Start of Block

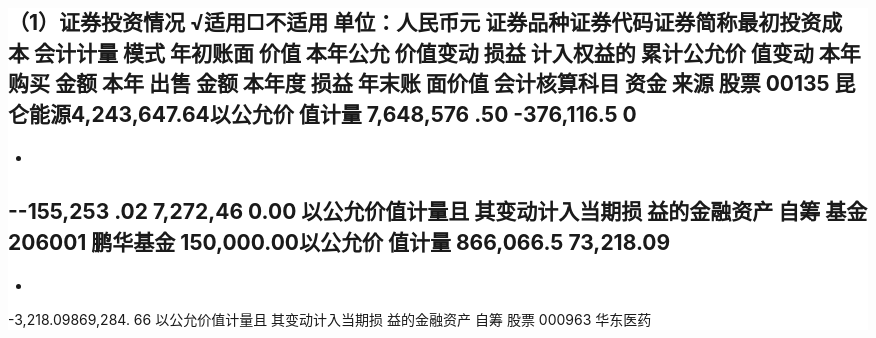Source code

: （1）证券投资情况
√适用□不适用
单位：人民币元
证券品种证券代码证券简称最初投资成
本
会计计量
模式
年初账面
价值
本年公允
价值变动
损益
计入权益的
累计公允价
值变动
本年
购买
金额
本年
出售
金额
本年度
损益
年末账
面价值
会计核算科目
资金
来源
股票
00135
昆仑能源4,243,647.64以公允价
值计量
7,648,576
.50
-376,116.5
0
-
-
--155,253
.02
7,272,46
0.00
以公允价值计量且
其变动计入当期损
益的金融资产
自筹
基金
206001
鹏华基金
150,000.00以公允价
值计量
866,066.5
73,218.09
-
-
-3,218.09869,284.
66
以公允价值计量且
其变动计入当期损
益的金融资产
自筹
股票
000963
华东医药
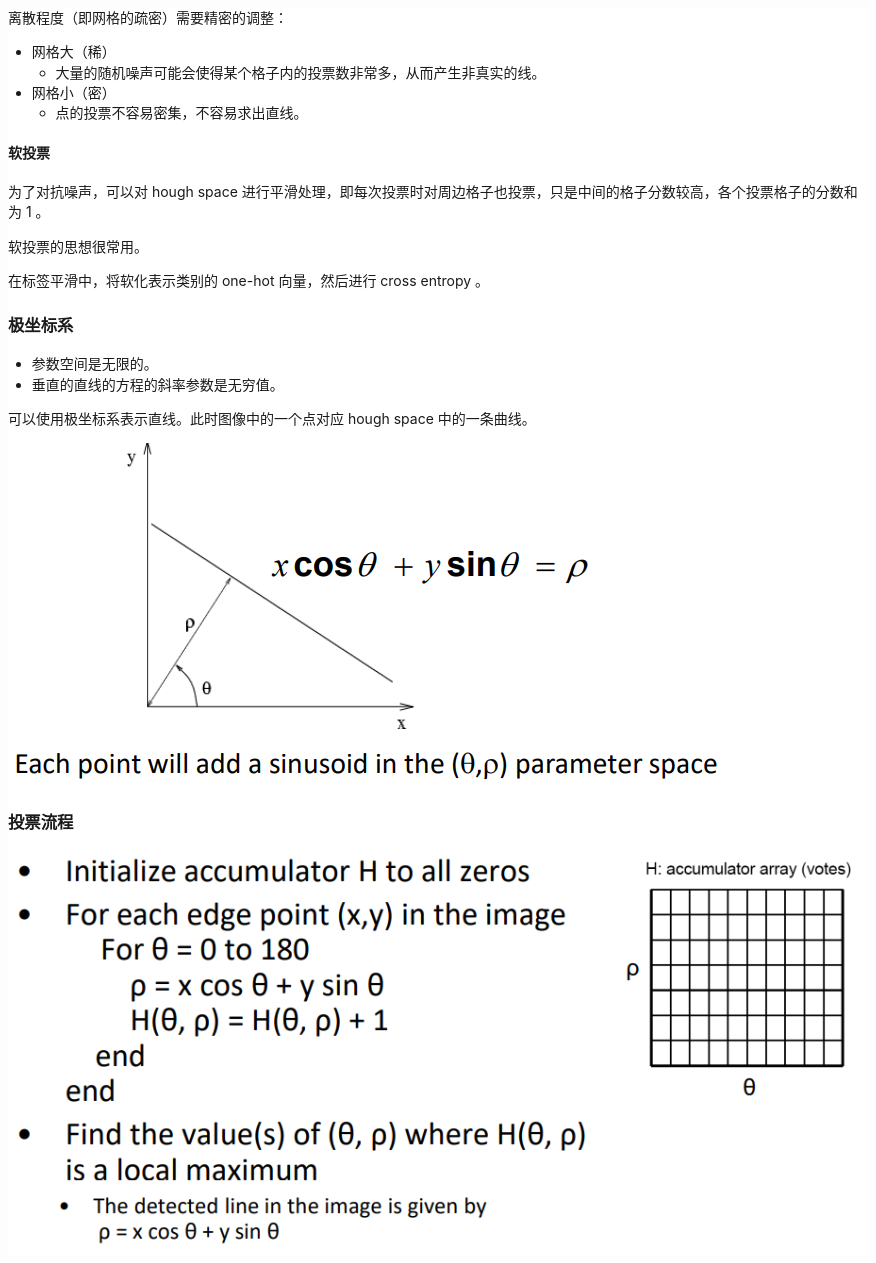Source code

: 离散程度（即网格的疏密）需要精密的调整：

- 网格大（稀）
	- 大量的随机噪声可能会使得某个格子内的投票数非常多，从而产生非真实的线。
- 网格小（密）
	- 点的投票不容易密集，不容易求出直线。

#### 软投票

为了对抗噪声，可以对 hough space 进行平滑处理，即每次投票时对周边格子也投票，只是中间的格子分数较高，各个投票格子的分数和为 $1$ 。

软投票的思想很常用。

在标签平滑中，将软化表示类别的 one-hot 向量，然后进行 cross entropy 。

### 极坐标系

- 参数空间是无限的。
- 垂直的直线的方程的斜率参数是无穷值。

可以使用极坐标系表示直线。此时图像中的一个点对应 hough space 中的一条曲线。

![image-20221204164228211](images/拟合/image-20221204164228211.png)

### 投票流程

![image-20221204164254075](images/拟合/image-20221204164254075.png)

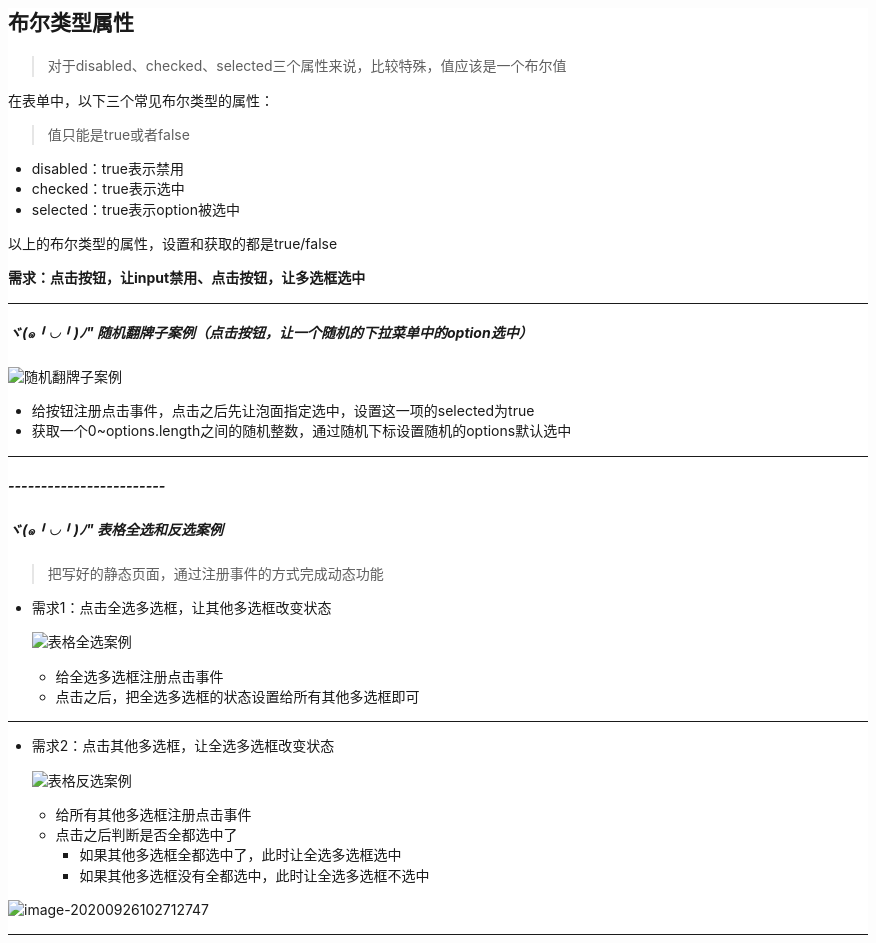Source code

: 

## 布尔类型属性

> 对于disabled、checked、selected三个属性来说，比较特殊，值应该是一个布尔值

在表单中，以下三个常见布尔类型的属性：

> 值只能是true或者false

- disabled：true表示禁用
- checked：true表示选中
- selected：true表示option被选中

以上的布尔类型的属性，设置和获取的都是true/false

**需求：点击按钮，让input禁用、点击按钮，让多选框选中**

---



##### ヾ(๑╹◡╹)ﾉ" 随机翻牌子案例（点击按钮，让一个随机的下拉菜单中的option选中）

![随机翻牌子案例](mdImg/随机翻牌子案例.gif)

- 给按钮注册点击事件，点击之后先让泡面指定选中，设置这一项的selected为true
- 获取一个0~options.length之间的随机整数，通过随机下标设置随机的options默认选中

---

##### ------------------------

##### ヾ(๑╹◡╹)ﾉ" 表格全选和反选案例

> 把写好的静态页面，通过注册事件的方式完成动态功能

- 需求1：点击全选多选框，让其他多选框改变状态

  ![表格全选案例](mdImg/表格全选案例.gif)
  
  - 给全选多选框注册点击事件
  - 点击之后，把全选多选框的状态设置给所有其他多选框即可

---

- 需求2：点击其他多选框，让全选多选框改变状态

  ![表格反选案例](mdImg/表格反选案例.gif)
  
  - 给所有其他多选框注册点击事件
  - 点击之后判断是否全都选中了
    - 如果其他多选框全都选中了，此时让全选多选框选中
    - 如果其他多选框没有全都选中，此时让全选多选框不选中

![image-20200926102712747](mdImg/image-20200926102712747.png)

---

End of Block

Your instructions
In the copy, every entry appears exactly as written above and no picture appears.

Answer to the exercise
Source code

: （1）证券投资情况
√适用□不适用
单位：人民币元
证券品种证券代码证券简称最初投资成
本
会计计量
模式
年初账面
价值
本年公允
价值变动
损益
计入权益的
累计公允价
值变动
本年
购买
金额
本年
出售
金额
本年度
损益
年末账
面价值
会计核算科目
资金
来源
股票
00135
昆仑能源4,243,647.64以公允价
值计量
7,648,576
.50
-376,116.5
0
-
-
--155,253
.02
7,272,46
0.00
以公允价值计量且
其变动计入当期损
益的金融资产
自筹
基金
206001
鹏华基金
150,000.00以公允价
值计量
866,066.5
73,218.09
-
-
-3,218.09869,284.
66
以公允价值计量且
其变动计入当期损
益的金融资产
自筹
股票
000963
华东医药
Source code

: 离散程度（即网格的疏密）需要精密的调整：

- 网格大（稀）
	- 大量的随机噪声可能会使得某个格子内的投票数非常多，从而产生非真实的线。
- 网格小（密）
	- 点的投票不容易密集，不容易求出直线。

#### 软投票

为了对抗噪声，可以对 hough space 进行平滑处理，即每次投票时对周边格子也投票，只是中间的格子分数较高，各个投票格子的分数和为 $1$ 。

软投票的思想很常用。

在标签平滑中，将软化表示类别的 one-hot 向量，然后进行 cross entropy 。

### 极坐标系

- 参数空间是无限的。
- 垂直的直线的方程的斜率参数是无穷值。

可以使用极坐标系表示直线。此时图像中的一个点对应 hough space 中的一条曲线。

![image-20221204164228211](images/拟合/image-20221204164228211.png)

### 投票流程

![image-20221204164254075](images/拟合/image-20221204164254075.png)

Source code

: 

## 布尔类型属性

> 对于disabled、checked、selected三个属性来说，比较特殊，值应该是一个布尔值

在表单中，以下三个常见布尔类型的属性：

> 值只能是true或者false

- disabled：true表示禁用
- checked：true表示选中
- selected：true表示option被选中

以上的布尔类型的属性，设置和获取的都是true/false

**需求：点击按钮，让input禁用、点击按钮，让多选框选中**

---



##### ヾ(๑╹◡╹)ﾉ" 随机翻牌子案例（点击按钮，让一个随机的下拉菜单中的option选中）

![随机翻牌子案例](mdImg/随机翻牌子案例.gif)

- 给按钮注册点击事件，点击之后先让泡面指定选中，设置这一项的selected为true
- 获取一个0~options.length之间的随机整数，通过随机下标设置随机的options默认选中

---

##### ------------------------

##### ヾ(๑╹◡╹)ﾉ" 表格全选和反选案例

> 把写好的静态页面，通过注册事件的方式完成动态功能

- 需求1：点击全选多选框，让其他多选框改变状态

  ![表格全选案例](mdImg/表格全选案例.gif)
  
  - 给全选多选框注册点击事件
  - 点击之后，把全选多选框的状态设置给所有其他多选框即可

---

- 需求2：点击其他多选框，让全选多选框改变状态

  ![表格反选案例](mdImg/表格反选案例.gif)
  
  - 给所有其他多选框注册点击事件
  - 点击之后判断是否全都选中了
    - 如果其他多选框全都选中了，此时让全选多选框选中
    - 如果其他多选框没有全都选中，此时让全选多选框不选中

![image-20200926102712747](mdImg/image-20200926102712747.png)

---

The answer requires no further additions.